SOURCE DOCUMENT ::
The Codex Embrace by Lawrence and Mary-Sue Pimms (2009)

This book bravely combines two of today’s most popular (and therefore best) genres of fiction: paranormal romance and historical-investiagtory-conspiracy-thriller. This is such a fabarooney idea, I have no idea why nobody thought of it before. I am glad that the publishers came up with such an original cover design, because slight variations on it are sure to appear on the many (no doubt equally fabarooney) imitators that are sure to be released over the next few years and maybe longer.

The Codex Embrace stars Larry Pimple, a dashing hunk of a man working as an ordinary junior executive in the offices of ArchaeoCorp, a giant multinational archaeology corporation (I think Mr. and Ms. Pimms have a really clever way with names). One night, there is a break in, and an ancient book is stolen from the company vaults. Larry (who is a really admirable guy because he had to overcome such misery in his childhood caused by people making fun of his name) discovers that the stolen book is the magical Codex of Hi-Falutin, which in the wrong hands could spell the end of the world! he decides to get it back. He is aided in his quest by Susie-May Pimander, a super-hot chick who is a historian, but not one of those old fuddy-duddy ones, oh no; and Professor Jack, who is a really wise old guy and really helpful in  telling Larry and Susie-May what to do next when they get stuck.

[Saved entries]
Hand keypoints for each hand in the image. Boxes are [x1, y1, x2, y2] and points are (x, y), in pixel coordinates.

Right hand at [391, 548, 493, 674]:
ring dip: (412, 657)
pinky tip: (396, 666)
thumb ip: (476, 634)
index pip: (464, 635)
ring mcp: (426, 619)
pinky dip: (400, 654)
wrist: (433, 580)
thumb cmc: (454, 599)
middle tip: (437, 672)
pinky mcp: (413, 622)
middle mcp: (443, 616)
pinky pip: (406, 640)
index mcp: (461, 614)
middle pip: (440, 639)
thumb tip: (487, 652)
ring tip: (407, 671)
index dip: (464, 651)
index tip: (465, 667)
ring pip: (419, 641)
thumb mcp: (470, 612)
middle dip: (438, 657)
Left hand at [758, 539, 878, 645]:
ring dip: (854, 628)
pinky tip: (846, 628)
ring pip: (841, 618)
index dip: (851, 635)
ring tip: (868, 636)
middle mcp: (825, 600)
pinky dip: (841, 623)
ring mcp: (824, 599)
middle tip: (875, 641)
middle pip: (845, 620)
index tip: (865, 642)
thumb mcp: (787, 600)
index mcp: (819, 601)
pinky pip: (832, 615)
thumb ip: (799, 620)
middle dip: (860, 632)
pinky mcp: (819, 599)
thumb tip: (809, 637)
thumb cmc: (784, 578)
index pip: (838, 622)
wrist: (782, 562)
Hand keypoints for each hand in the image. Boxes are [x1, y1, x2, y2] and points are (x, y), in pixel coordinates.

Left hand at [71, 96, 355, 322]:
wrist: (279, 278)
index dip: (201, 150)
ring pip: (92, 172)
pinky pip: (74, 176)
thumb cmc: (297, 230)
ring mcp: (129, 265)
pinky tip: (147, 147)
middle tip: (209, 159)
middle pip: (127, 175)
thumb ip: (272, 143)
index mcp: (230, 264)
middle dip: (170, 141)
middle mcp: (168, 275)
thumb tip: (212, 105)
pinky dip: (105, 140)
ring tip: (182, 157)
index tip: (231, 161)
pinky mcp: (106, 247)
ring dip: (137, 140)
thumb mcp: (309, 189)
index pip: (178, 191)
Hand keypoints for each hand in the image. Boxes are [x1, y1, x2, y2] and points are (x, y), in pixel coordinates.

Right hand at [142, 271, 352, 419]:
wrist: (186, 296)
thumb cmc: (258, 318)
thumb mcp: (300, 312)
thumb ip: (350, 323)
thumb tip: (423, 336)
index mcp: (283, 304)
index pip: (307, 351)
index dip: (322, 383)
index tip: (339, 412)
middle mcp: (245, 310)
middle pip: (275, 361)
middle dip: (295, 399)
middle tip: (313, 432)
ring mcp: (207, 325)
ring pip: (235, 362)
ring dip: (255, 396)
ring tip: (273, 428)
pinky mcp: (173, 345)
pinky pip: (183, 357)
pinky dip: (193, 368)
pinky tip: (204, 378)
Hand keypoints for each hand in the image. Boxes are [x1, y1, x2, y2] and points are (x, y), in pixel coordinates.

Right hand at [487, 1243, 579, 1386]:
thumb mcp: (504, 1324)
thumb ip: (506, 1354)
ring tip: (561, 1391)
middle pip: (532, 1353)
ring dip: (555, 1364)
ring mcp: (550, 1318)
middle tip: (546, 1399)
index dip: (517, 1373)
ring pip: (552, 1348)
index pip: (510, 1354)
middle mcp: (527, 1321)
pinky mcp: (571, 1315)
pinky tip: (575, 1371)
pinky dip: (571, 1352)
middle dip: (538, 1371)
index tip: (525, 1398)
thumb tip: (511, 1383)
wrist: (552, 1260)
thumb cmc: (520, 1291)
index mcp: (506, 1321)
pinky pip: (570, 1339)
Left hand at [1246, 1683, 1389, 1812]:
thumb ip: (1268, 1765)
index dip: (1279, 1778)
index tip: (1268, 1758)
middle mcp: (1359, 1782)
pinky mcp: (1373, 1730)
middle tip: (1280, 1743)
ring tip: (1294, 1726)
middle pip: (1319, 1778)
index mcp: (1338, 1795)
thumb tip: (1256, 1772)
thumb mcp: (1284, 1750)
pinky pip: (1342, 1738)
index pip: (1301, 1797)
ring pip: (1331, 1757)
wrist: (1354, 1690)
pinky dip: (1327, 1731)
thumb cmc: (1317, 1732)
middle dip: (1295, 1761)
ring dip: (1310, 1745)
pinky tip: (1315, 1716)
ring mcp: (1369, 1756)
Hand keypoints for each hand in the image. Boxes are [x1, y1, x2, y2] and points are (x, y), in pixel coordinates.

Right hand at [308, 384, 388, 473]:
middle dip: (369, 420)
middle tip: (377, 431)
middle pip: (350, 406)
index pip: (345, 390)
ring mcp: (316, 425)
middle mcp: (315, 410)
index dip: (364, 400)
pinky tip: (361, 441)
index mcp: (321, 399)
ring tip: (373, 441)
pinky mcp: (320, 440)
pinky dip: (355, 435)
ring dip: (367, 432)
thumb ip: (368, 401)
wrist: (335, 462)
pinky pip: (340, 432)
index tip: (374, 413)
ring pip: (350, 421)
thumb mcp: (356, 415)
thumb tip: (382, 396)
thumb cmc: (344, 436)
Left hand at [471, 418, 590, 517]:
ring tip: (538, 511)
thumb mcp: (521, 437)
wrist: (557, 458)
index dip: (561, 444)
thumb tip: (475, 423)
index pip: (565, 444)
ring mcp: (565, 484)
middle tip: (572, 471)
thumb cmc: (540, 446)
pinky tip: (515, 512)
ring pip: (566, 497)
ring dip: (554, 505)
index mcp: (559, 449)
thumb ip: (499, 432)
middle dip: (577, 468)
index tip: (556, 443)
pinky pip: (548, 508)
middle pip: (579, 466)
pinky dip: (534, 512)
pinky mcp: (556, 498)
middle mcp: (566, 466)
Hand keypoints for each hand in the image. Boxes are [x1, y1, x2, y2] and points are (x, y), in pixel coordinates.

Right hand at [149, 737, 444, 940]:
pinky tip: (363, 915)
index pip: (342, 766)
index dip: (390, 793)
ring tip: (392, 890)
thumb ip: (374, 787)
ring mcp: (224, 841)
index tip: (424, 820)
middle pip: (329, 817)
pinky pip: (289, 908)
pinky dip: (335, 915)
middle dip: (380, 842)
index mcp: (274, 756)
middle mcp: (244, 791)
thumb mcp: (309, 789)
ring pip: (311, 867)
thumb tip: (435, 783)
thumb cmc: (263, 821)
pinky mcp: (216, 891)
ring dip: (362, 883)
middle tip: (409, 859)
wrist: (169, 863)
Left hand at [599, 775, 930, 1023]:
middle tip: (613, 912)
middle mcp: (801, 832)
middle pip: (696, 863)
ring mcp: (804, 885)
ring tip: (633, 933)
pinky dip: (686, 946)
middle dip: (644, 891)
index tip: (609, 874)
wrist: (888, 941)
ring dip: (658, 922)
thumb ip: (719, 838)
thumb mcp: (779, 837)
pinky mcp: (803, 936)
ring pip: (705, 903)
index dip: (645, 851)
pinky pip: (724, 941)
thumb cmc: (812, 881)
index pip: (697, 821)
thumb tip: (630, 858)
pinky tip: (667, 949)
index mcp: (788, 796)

SET OF TASKS ::
A. In the review of The Codex Embrace, transcribe everything from "This book bravely" down to "and maybe longer.".
B. Write the next part of the review of The Codex Embrace, picking up after its last sentence.

OUTPUTS FOR THE TASKS ::
A.
This book bravely combines two of today’s most popular (and therefore best) genres of fiction: paranormal romance and historical-investiagtory-conspiracy-thriller. This is such a fabarooney idea, I have no idea why nobody thought of it before. I am glad that the publishers came up with such an original cover design, because slight variations on it are sure to appear on the many (no doubt equally fabarooney) imitators that are sure to be released over the next few years and maybe longer.

B.
Oh yeah, and there is a great twist about halfway through that I don’t want to spoil for you, but it has something to do with ArchaeoCorp and how it might not be as benevolent as it seems. But I had better not say any more in case you figure it out.

Anyway, the really neat thing that the Pimms’ have done is that Susie-May is half vampire. She keeps this a secret by doing some really clever things, like insisting that the curtains are drawn whenever she gives lectures, and telling people that she has to work late into the night. Although sunlight is dangerous to Susie-May, she doesn’t have all the weaknesses of a full vampire. For one, she doesn’t have to drink blood to survive, which is handy for the plot because that would just be icky. But she does still have moments when she lusts after blood, and has to control herself. Another thing her half vampire nature has given her is an insatiable sex drive, and she has been so unlucky in love because no man can keep up with her.

But what is great is that Larry can! You see, actually he is half werewolf, except he was thrown out of his clan for being more like a puppy dog. Larry has real problems getting insurance because his bathroom keeps getting flooded because of all the hair he leaves jammed in the plughole. This has made him really sad, so when he meets Susie-May, he gets down on all fours and goes and digs up a bone (which turns out to belong to some previously unknown animal, that rewrites all the biology textbooks). Susie-May has to put up with some odd behaviour by Larry, such as him using his foot to scratch behind his ear, chasing the mailman, and widdling against lamp-posts (I am stunned at how the Pimms come up with their ideas!).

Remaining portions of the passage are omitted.